Well what does this have to do with any of the above? It all pretty much comes down to the fact that I am a dog owner. Strange term as I do see her, Missy my nine year old Springer Spaniel, as being part of my family, but legally I am her owner.
As part of our family, we decided because we were going to be walking and outdoors we would bring her with us as we visited various sites around Ireland, until we tried to do precisely that.
More often than not we encountered signs not allowing dogs at all, not even well behaved ones on a lead, with well-behaved owners that did pick up their poo. See we do eventually get back to the poo.
I do understand that not all dog owners are as contentious, but an awful lot of them are, and seeing as in a recent survey it is estimated that 49% of households in Ireland have at least one dog, there does seem to be a lot of family dog members around.
So why are they randomly not allowed in various places that are outdoors?

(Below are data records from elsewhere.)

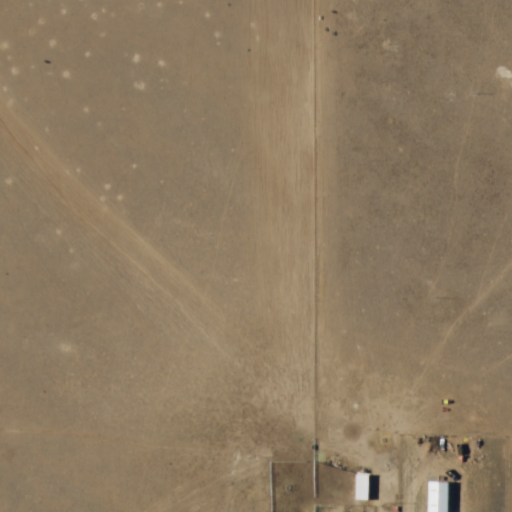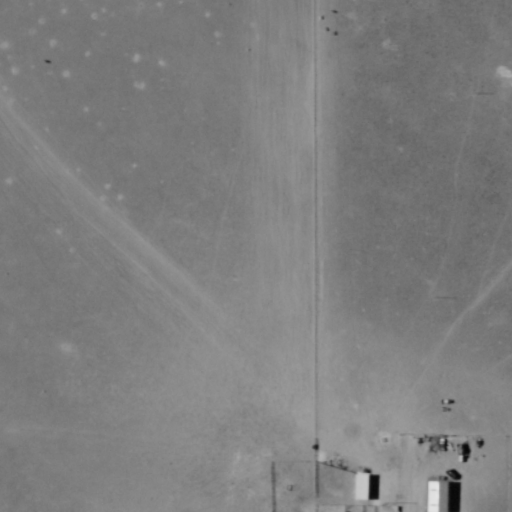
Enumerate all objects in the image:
building: (364, 489)
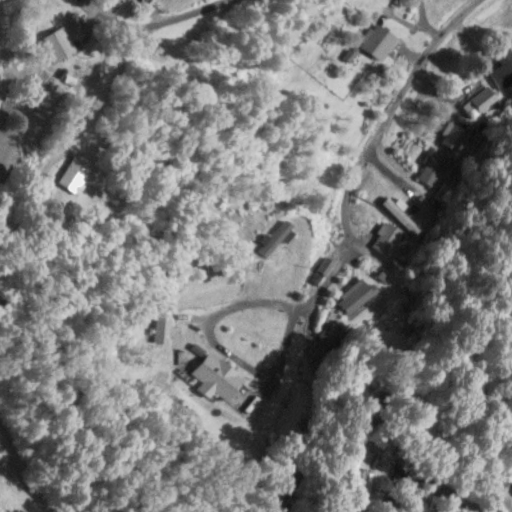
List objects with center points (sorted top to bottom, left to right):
building: (80, 0)
building: (381, 41)
building: (62, 44)
building: (452, 136)
road: (376, 139)
building: (431, 167)
building: (81, 172)
building: (409, 203)
road: (71, 231)
building: (279, 236)
building: (387, 237)
building: (326, 264)
building: (354, 293)
building: (333, 335)
building: (220, 378)
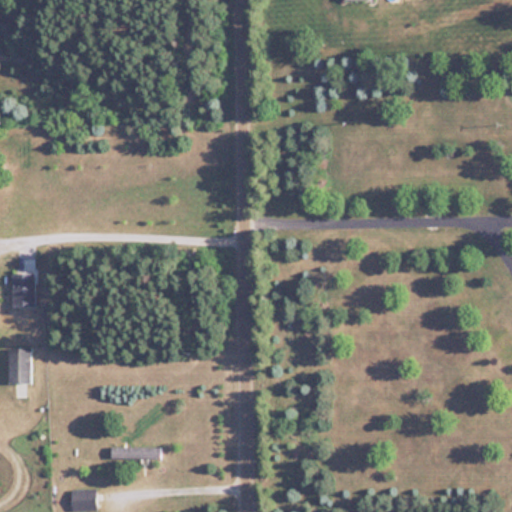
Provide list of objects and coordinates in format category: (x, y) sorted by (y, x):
road: (377, 208)
road: (121, 235)
road: (244, 255)
building: (23, 288)
building: (18, 364)
building: (135, 451)
building: (83, 498)
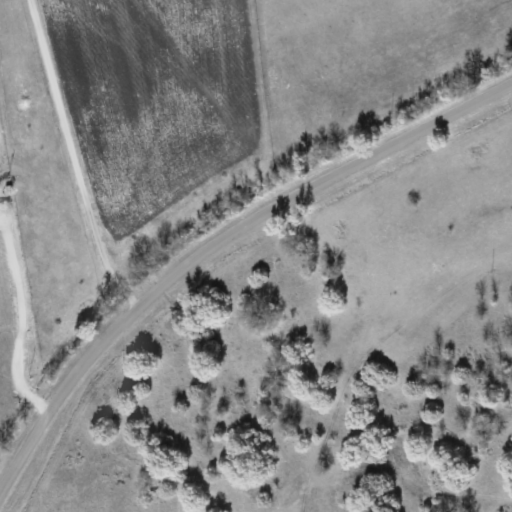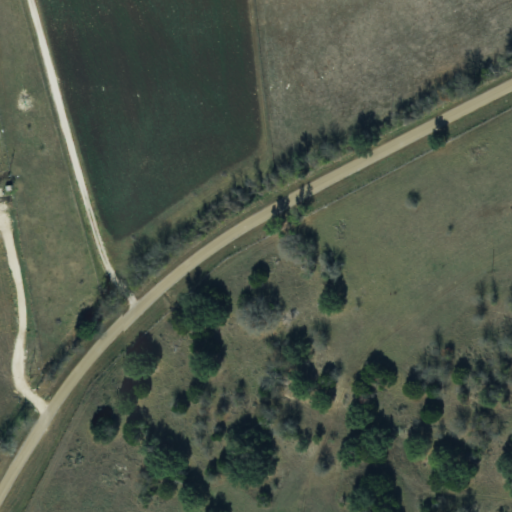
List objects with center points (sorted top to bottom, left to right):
road: (218, 240)
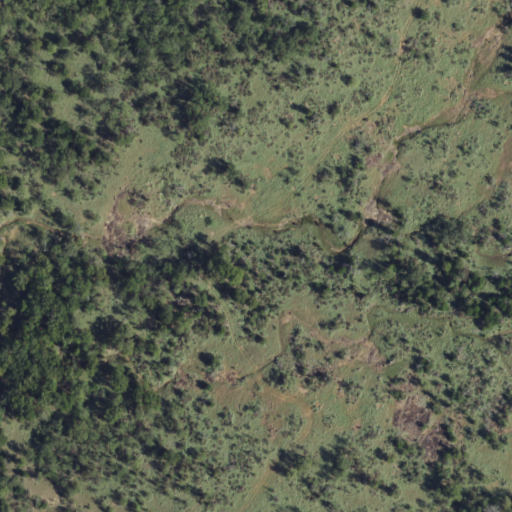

That’s right, I’m not trying to bring her inside anywhere, I’m not wondering why can’t my dog sit in a coffee shop with me, or why I can’t bring her into a supermarket, no, not at all. I don’t expect to be able to.
But, when I am out walking I would like to know I could bring her, on a lead, with me without, the random idea I will be fined for just having her stand on a piece of grass/land or she may be shot. Yes, we have also encountered those signs! They absolutely shocked me when I first saw them!
In fairness here, they are relating to lands (public and private with access) where there are sheep roaming and there have been stories of the sheep being victims to dog packs.
But, since she (Missy) is never out of my sight, let roam and is contentiously taken care off, because I know where she is all the time, I’m not quite sure why when I arrive to visit a place or look it up online, I am turned away or don’t go at all because of being faced with the No Dog Policy.
It’s not like the other wild animals, and farmed stock, are subjected to the same rules, and they most certainly don’t have someone walking around after them with a poo bag, (try walking up a mountain in Connemara and not stepping into some sheep poo) never mind having them on a lead.
Can you imagine a giant sign saying no sheep beyond this point, and what would we threaten them with? Eating them!!! (And so starts the vegan thoughts, which I will park right here, for another time and place).
Or if a family of wild rabbits turned up to Glencar Waterfall were greeted with a sign, No Rabbits! Fines apply!!!
The sigh could be replaced with a large structure around the area, making the outdoors/indoors, and then no animals could get in, therefore negating their need to be able to read signs. And, I wouldn’t have anything to complain about because it would all be indoors and I would have no expectations of being able to bring my dog in, say just like I wouldn’t in a supermarket.
And sure I don’t want to be in buildings anyway, I just want to be outside with my family, including my dog!!!